===== Dados fornecidos

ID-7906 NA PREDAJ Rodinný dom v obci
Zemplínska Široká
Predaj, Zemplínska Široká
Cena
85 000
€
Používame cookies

==========
===== Dados fornecidos

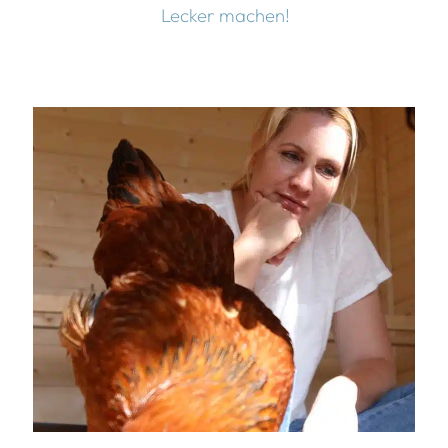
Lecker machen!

==========

**O que fazer**:
Por favor, copie sem alterações as linhas dos registros acima, começando pela que contém "ID-7906 NA PREDAJ Rodinný dom v obci" e indo até a que contém "Používame cookies", ambas incluídas.

**Resposta**:
ID-7906 NA PREDAJ Rodinný dom v obci
Zemplínska Široká
Predaj, Zemplínska Široká
Cena
85 000
€
Používame cookies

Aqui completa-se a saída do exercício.